# README
What is this?
This program crawls a domain and tries to find all of the documents on it for
conditioning an AI. Currently that just means it takes anything with a text
content type that is under 500KiB, and if HTML, converts it to markdown, before
writing it to standard output.
How do I use this?
ⓘ Note: To ensure the following works as intended, install Go, and make sure
$GOPATH/bin
is on your path.
go install github.com/kavorite/spaider
# you can use any documentation website, I guess.

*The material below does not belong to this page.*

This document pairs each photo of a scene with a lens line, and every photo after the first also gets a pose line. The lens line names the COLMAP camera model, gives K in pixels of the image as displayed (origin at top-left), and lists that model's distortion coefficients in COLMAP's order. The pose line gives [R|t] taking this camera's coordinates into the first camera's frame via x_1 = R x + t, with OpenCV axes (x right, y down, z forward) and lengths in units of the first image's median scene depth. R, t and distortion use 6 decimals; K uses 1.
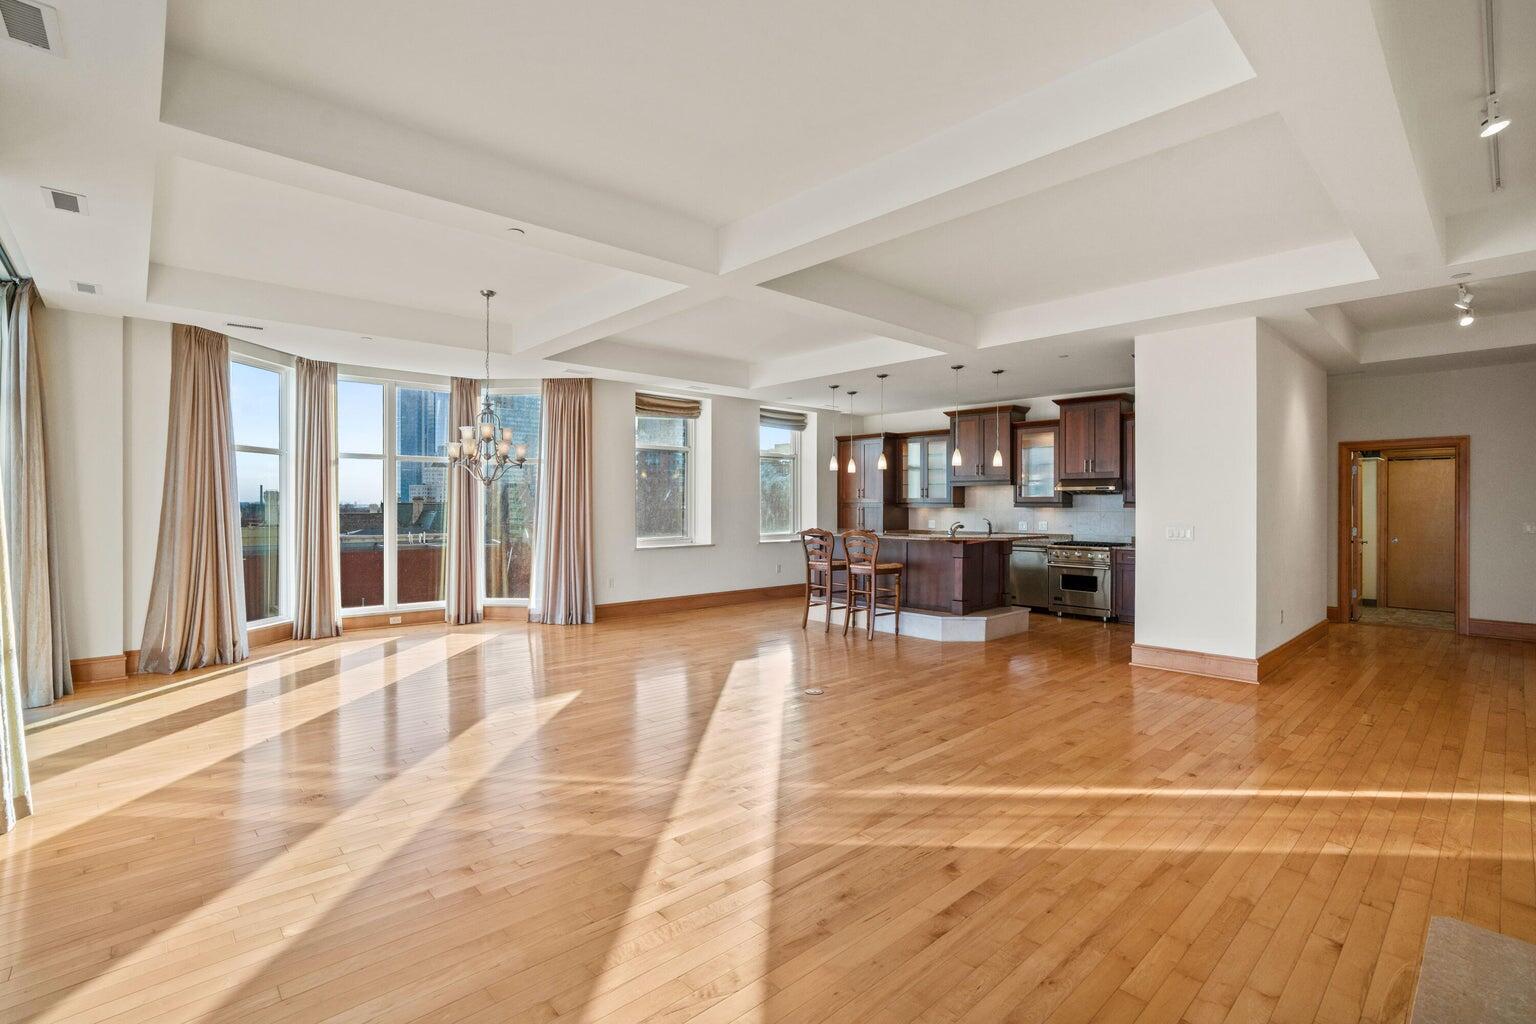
lens RADIAL K [[709.9, 0, 773.5], [0, 709.9, 521.5], [0, 0, 1]] dist [-0.037629, 0.017166]
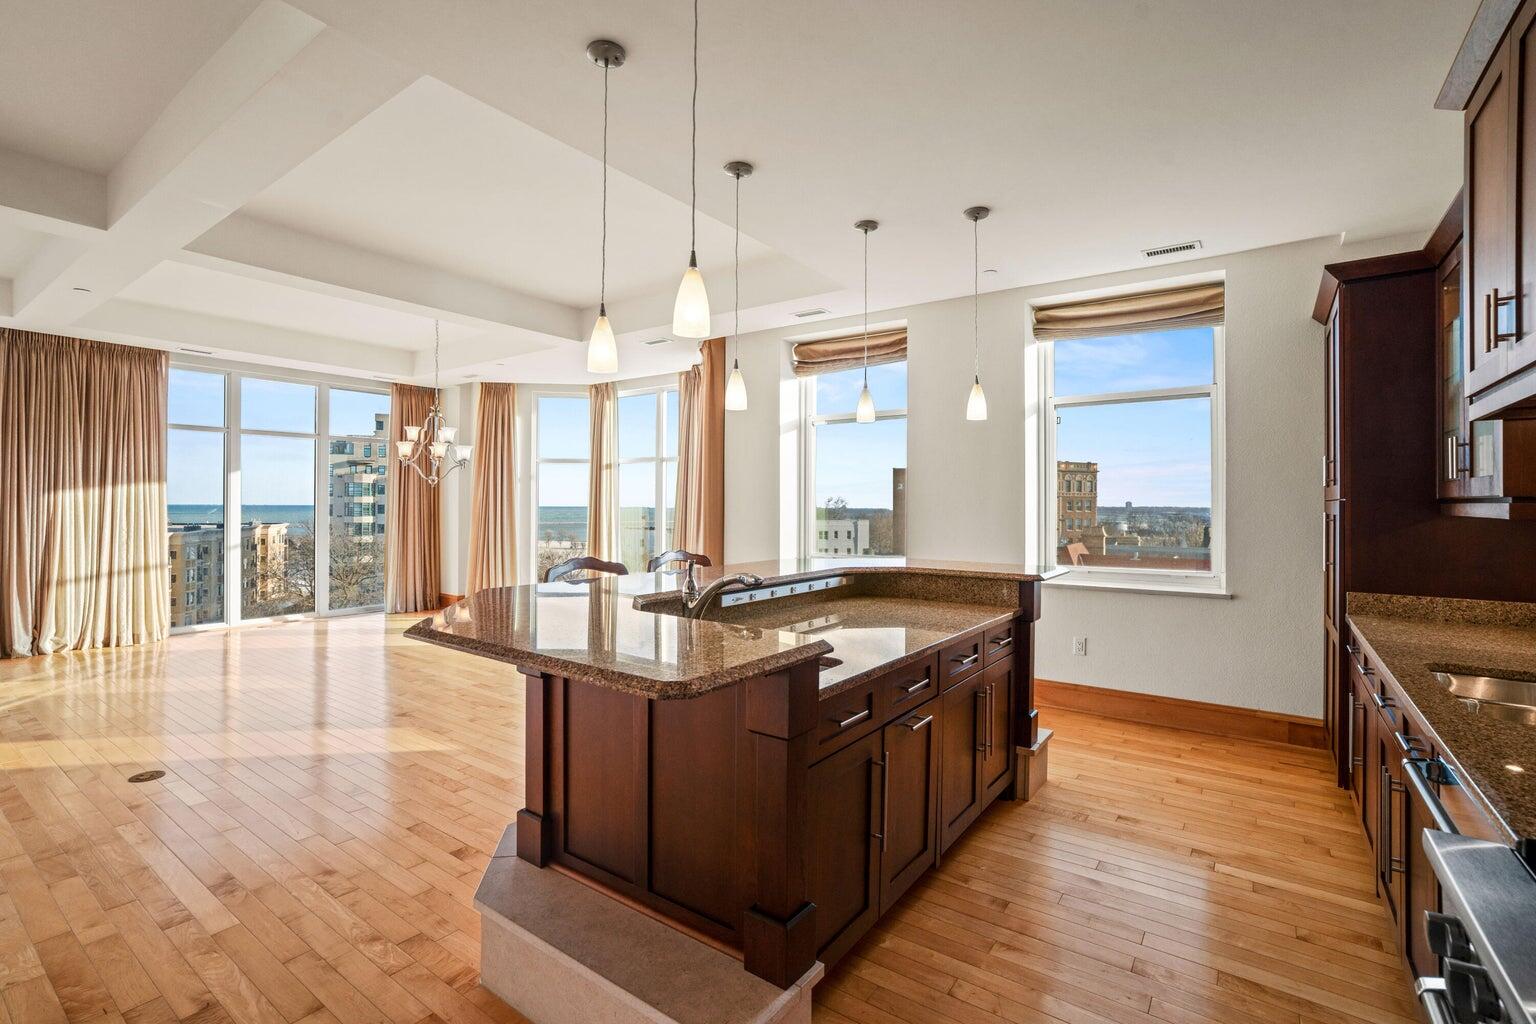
lens RADIAL K [[709.9, 0, 777.2], [0, 709.9, 505.4], [0, 0, 1]] dist [-0.037629, 0.017166]
pose [[0.193287, 0.001692, -0.981141, 0.550442], [-0.030131, 0.999537, -0.004212, -0.021222], [0.980679, 0.030377, 0.193248, 0.970769]]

spaider https://flax.readthedocs.io/en/latest/ > summary.txt
# you're now free to upload the summary to an LLM inference platform somewhere
Background
The program treats the starting URL as the "index." It may navigate through hyperlinks on the same domain that aren't "children" of the relative URL given in the starting path, but it will only actually print the content of those whose paths are children of the path provided. This means its runtime depends on the size of the website as navigable from the start page, but the size of its output depends only on the size of the path hierarchy found under the chosen index.
Big shoutout to httparchive.org for making all data from their crawls publicly accessible under Google BigQuery, because otherwise getting the 99th percentile of the size of an HTML payload would probably be pretty difficult. It wasn't 500KiB, it was 300K or so, but I just rounded up to the nearest power of two to be safe.